Volberding P A, Lagakos S W, Grimes J M, Stein D S, Rooney J, Meng T C, Fischl M A, Collier A C, Phair J P, Hirsch M S
University of California, San Francisco, USA.
N Engl J Med. 1995 Aug 17;333(7):401-7. doi: 10.1056/NEJM199508173330701.
The clinical benefits of zidovudine remain unproved in patients with asymptomatic human immunodeficiency virus (HIV) infection when CD4 cell counts exceed 500 per cubic millimeter. We compared zidovudine therapy given immediately with deferred therapy in such subjects.
Beginning in 1987, subjects with asymptomatic HIV infection and 500 or more CD4 cells per cubic millimeter were randomly assigned to receive placebo or zidovudine (either 500 or 1500 mg per day, starting immediately). In 1989, the study was modified so that open-label treatment with 500 mg of zidovudine per day (deferred therapy) was offered when CD4 cell counts fell below 500 per cubic millimeter. The study end points included overall survival, survival free of the acquired immunodeficiency syndrome (AIDS), toxic effects, and changes in CD4 cell counts.
There were 1637 subjects who could be evaluated: 547 in the deferred-therapy group, 549 in the group receiving 500 mg of zidovudine immediately, and 541 in the 1500-mg group. The subjects were followed for up to 6.5 years (group medians, 4.8, 4.8, and 4.9, respectively). There was no significant difference in AIDS-free survival in the deferred-therapy group as compared with the low-dose or high-dose groups (81 cases of progression to AIDS or death vs. 81 and 74, respectively; P = 0.95 and P = 0.13) or in overall survival (51 deaths vs. 47 and 46; P = 0.25 and P = 0.16). The decline in CD4 cells was slower in both immediate-therapy groups than in the deferred-therapy group (P < 0.001 for both). Adverse effects were uncommon, and before the study modification their incidence was similar among the treatment groups, but severe anemia and granulocytopenia were more frequent in the 1500-mg group than in the deferred-therapy group (P < 0.001).
In asymptomatic, HIV-infected adults with 500 or more CD4 cells per cubic millimeter, treatment with zidovudine slows the decline in the CD4 cell count but does not significantly prolong either AIDS-free or overall survival. These results do not encourage the routine use of zidovudine monotherapy in this population.

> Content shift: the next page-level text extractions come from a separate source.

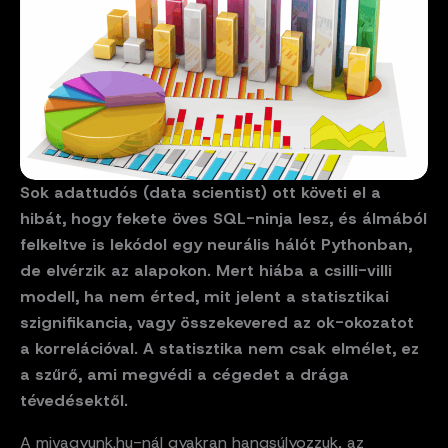
Sok adattudós (data scientist) ott követi el a
hibát, hogy fekete öves SQL-ninja lesz, és álmából
felkeltve is lekódol egy neurális hálót Pythonban,
de elvérzik az alapokon. Mert hiába a csilli-villi
modell, ha nem érted, mit jelent a statisztikai
szignifikancia, vagy összekevered az ok-okozatot
a korrelációval. A statisztika nem csak elmélet, ez
a szűrő, ami megvédi a cégedet a drága
tévedésektől.
A mivagyunk.hu-nál gyakran hangsúlyozzuk, az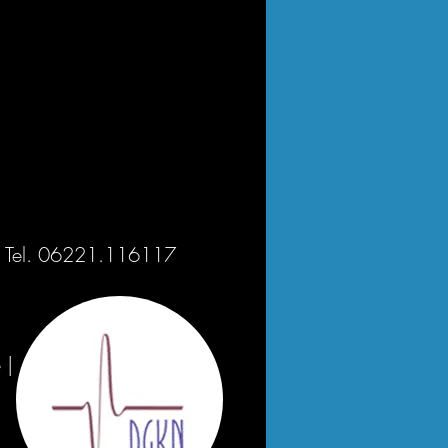
g I Tel. 06221.116117
e
|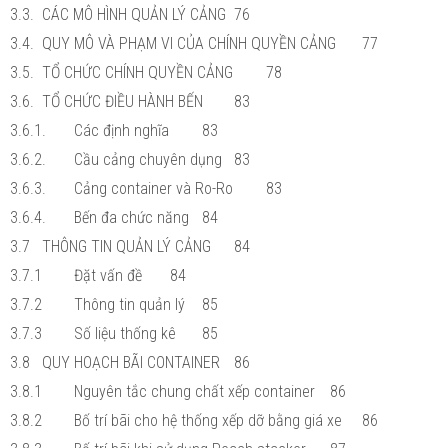
3.3.
CÁC MÔ HÌNH QUẢN LÝ CẢNG
76
3.4.
QUY MÔ VÀ PHẠM VI CỦA CHÍNH QUYỀN CẢNG
77
3.5.
TỔ CHỨC CHÍNH QUYỀN CẢNG
78
3.6.
TỔ CHỨC ĐIỀU HÀNH BẾN
83
3.6.1.
Các định nghĩa
83
3.6.2.
Cầu cảng chuyên dụng
83
3.6.3.
Cảng container và Ro-Ro
83
3.6.4.
Bến đa chức năng
84
3.7
THÔNG TIN QUẢN LÝ CẢNG
84
3.7.1
Đặt vấn đề
84
3.7.2
Thông tin quản lý
85
3.7.3
Số liệu thống kê
85
3.8
QUY HOẠCH BÃI CONTAINER
86
3.8.1
Nguyên tắc chung chất xếp container
86
3.8.2
Bố trí bãi cho hệ thống xếp dỡ bằng giá xe
86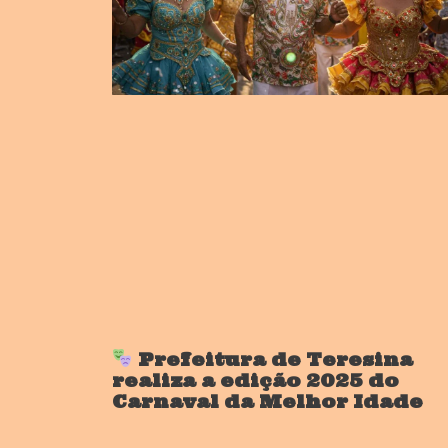
Prefeitura de Teresina
realiza a edição 2025 do
Carnaval da Melhor Idade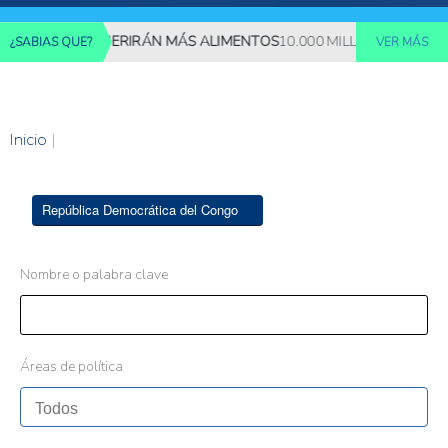
MILLONES REQUERIRÁN MÁS ALIMENTOS
10.000 MILLONES DE PER
¿SABIAS QUE?
VER MÁS
Inicio
|
República Democrática del Congo
Nombre o palabra clave
Áreas de política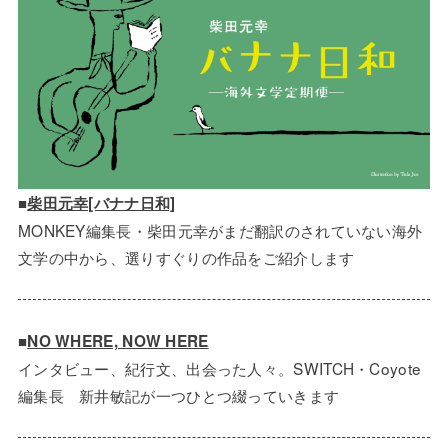
■
柴田元幸[バナナ日和]
MONKEY編集長・柴田元幸がまだ翻訳のされていない海外
文学の中から、選りすぐりの作品をご紹介します
■
NO WHERE, NOW HERE
インタビュー、紀行文、出会った人々。SWITCH・Coyote
編集長 新井敏記が一つひとつ綴っていきます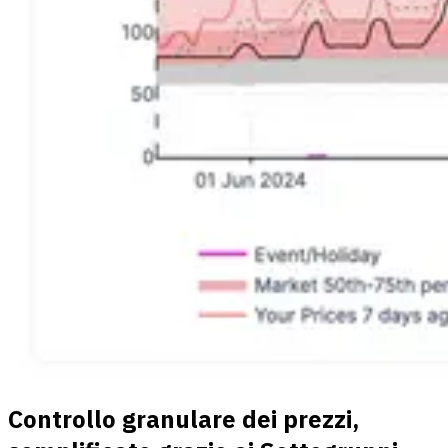
Controllo granulare dei prezzi,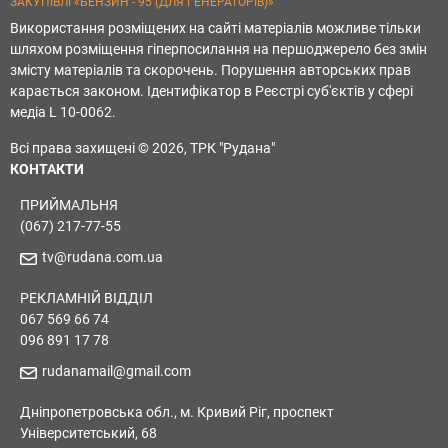
ЗАКУПІВЛІ «БЕНЗИН - 95 (ДЛЯ ГЕНЕРАТОРІВ)»
Використання розміщених на сайті матеріалів можливе тільки
шляхом розміщення гіперпосилання на першоджерело без змін
змісту матеріалів та скорочень. Порушення авторських прав
карається законом. Ідентифікатор в Реєстрі суб'єктів у сфері
медіа L 10-0062.
Всі права захищені © 2026, ТРК "Рудана"
КОНТАКТИ
ПРИЙМАЛЬНЯ
(067) 217-77-55
tv@rudana.com.ua
РЕКЛАМНІЙ ВІДДІЛ
067 569 66 74
096 891 17 78
rudanamail@gmail.com
Дніпропетровська обл., м. Кривий Ріг, проспект
Університетський, 68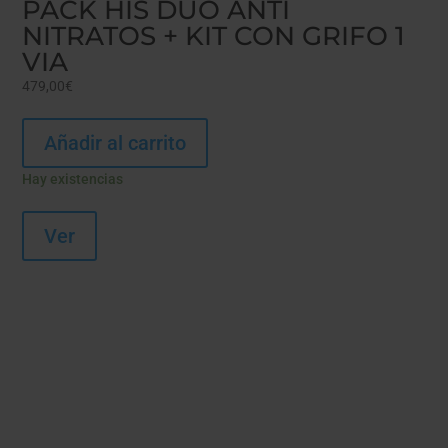
PACK HIS DUO ANTI
NITRATOS + KIT CON GRIFO 1
VIA
479,00
€
Añadir al carrito
Hay existencias
Ver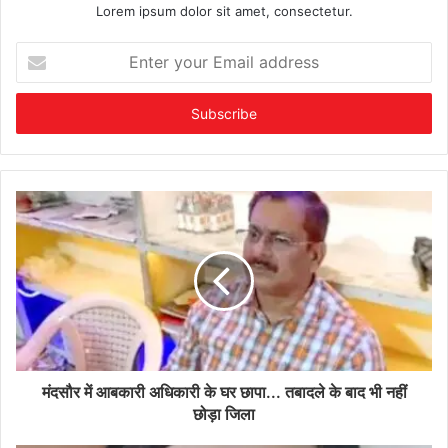
Lorem ipsum dolor sit amet, consectetur.
Enter
your
Email
address
मंदसौर में आबकारी अधिकारी के घर छापा... तबादले के बाद भी नहीं
छोड़ा जिला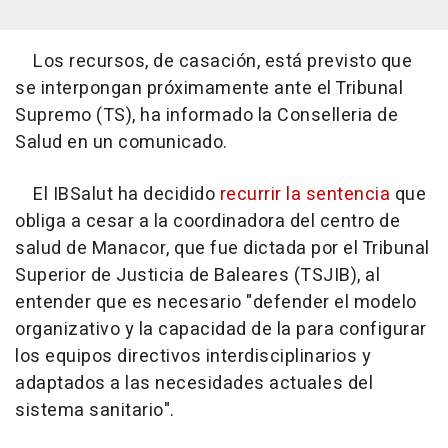
Los recursos, de casación, está previsto que
se interpongan próximamente ante el Tribunal
Supremo (TS), ha informado la Conselleria de
Salud en un comunicado.
El IBSalut ha decidido
recurrir la sentencia
que
obliga a cesar a la coordinadora del centro de
salud de Manacor, que fue dictada por el Tribunal
Superior de Justicia de Baleares (TSJIB), al
entender que es necesario "defender el modelo
organizativo y la capacidad de la para configurar
los equipos directivos interdisciplinarios y
adaptados a las necesidades actuales del
sistema sanitario".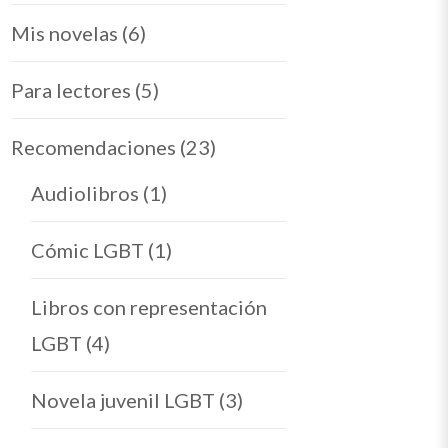
Mis novelas
(6)
Para lectores
(5)
Recomendaciones
(23)
Audiolibros
(1)
Cómic LGBT
(1)
Libros con representación
LGBT
(4)
Novela juvenil LGBT
(3)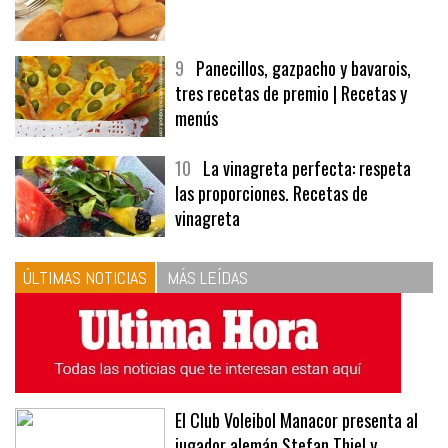
9
Panecillos, gazpacho y bavarois,
tres recetas de premio | Recetas y
menús
10
La vinagreta perfecta: respeta
las proporciones. Recetas de
vinagreta
ÚLTIMAS NOTICIAS
MÁS LEÍDAS
El Club Voleibol Manacor presenta al
jugador alemán Stefan Thiel y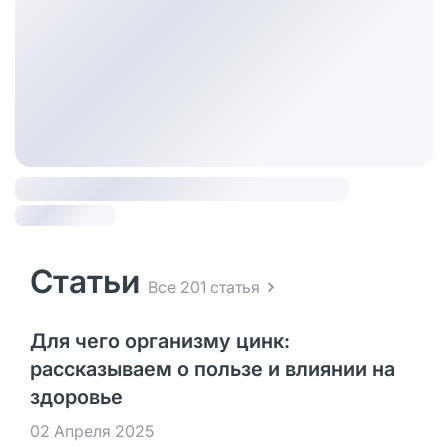
Статьи
Все 201 статья
Для чего организму цинк:
рассказываем о пользе и влиянии на
здоровье
02 Апреля 2025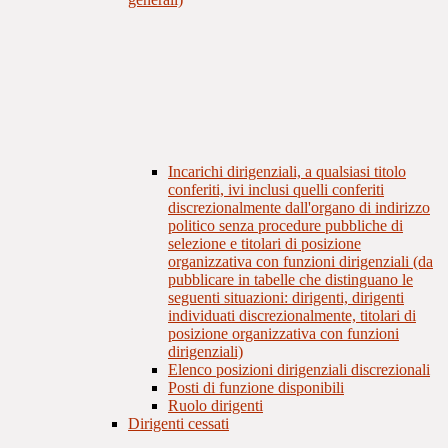
Incarichi dirigenziali, a qualsiasi titolo
conferiti, ivi inclusi quelli conferiti
discrezionalmente dall'organo di indirizzo
politico senza procedure pubbliche di
selezione e titolari di posizione
organizzativa con funzioni dirigenziali (da
pubblicare in tabelle che distinguano le
seguenti situazioni: dirigenti, dirigenti
individuati discrezionalmente, titolari di
posizione organizzativa con funzioni
dirigenziali)
Elenco posizioni dirigenziali discrezionali
Posti di funzione disponibili
Ruolo dirigenti
Dirigenti cessati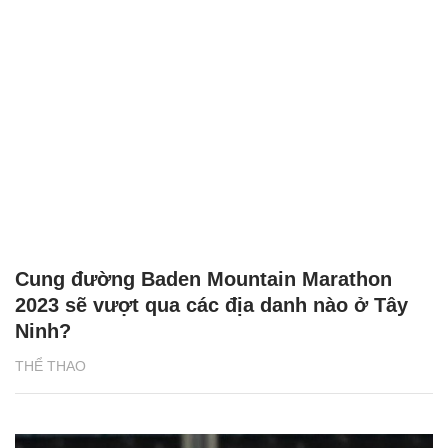
Cung đường Baden Mountain Marathon
2023 sẽ vượt qua các địa danh nào ở Tây
Ninh?
THỂ THAO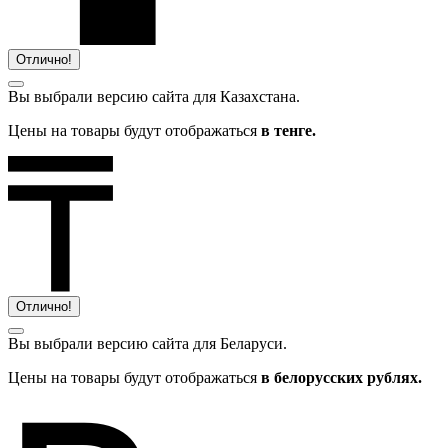
Отлично!
Вы выбрали версию сайта
для Казахстана.
Цены на товары будут отображаться
в тенге.
Отлично!
Вы выбрали версию сайта
для Беларуси.
Цены на товары будут отображаться
в белорусских рублях.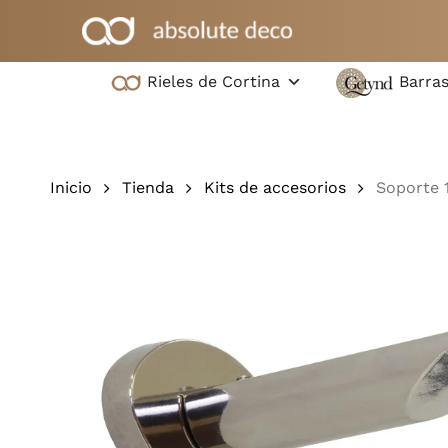
Ir
al
contenido
Rieles de Cortina
Barras
principal
Pulsa intro para buscar o ESC para cerrar
Inicio
Tienda
Kits de accesorios
Soporte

对于无症状的人类免疫缺陷病毒(HIV)感染者,当CD4细胞计数超过每立方毫米500个时,齐多夫定的临床益处尚未得到证实。我们比较了在此类受试者中立即给予齐多夫定治疗与延迟治疗的效果。
从1987年开始,将无症状HIV感染且CD4细胞计数每立方毫米500个或更多的受试者随机分配接受安慰剂或齐多夫定(每天500毫克或1500毫克,立即开始)。1989年,研究进行了修改,当CD4细胞计数降至每立方毫米500个以下时,提供每天500毫克齐多夫定的开放标签治疗(延迟治疗)。研究终点包括总生存期、无获得性免疫缺陷综合征(AIDS)生存期、毒性作用以及CD4细胞计数的变化。
共有1637名受试者可进行评估:延迟治疗组547名,立即接受500毫克齐多夫定治疗组549名,1500毫克组541名。受试者随访长达6.5年(各组中位数分别为4.8年、4.8年和4.9年)。延迟治疗组与低剂量组或高剂量组相比,无AIDS生存期无显著差异(进展为AIDS或死亡的病例分别为81例、81例和74例;P = 0.95和P = 0.13),总生存期也无显著差异(死亡病例分别为51例、47例和46例;P = 0.25和P = 0.16)。两个立即治疗组的CD4细胞下降速度均比延迟治疗组慢(两者P均<0.001)。不良反应不常见,在研究修改之前,各治疗组的发生率相似,但1500毫克组严重贫血和粒细胞减少症的发生率高于延迟治疗组(P < 0.001)。
对于每立方毫米CD4细胞计数500个或更多的无症状HIV感染成年人,齐多夫定治疗可减缓CD4细胞计数下降,但不能显著延长无AIDS生存期或总生存期。这些结果不支持在此人群中常规使用齐多夫定单药治疗。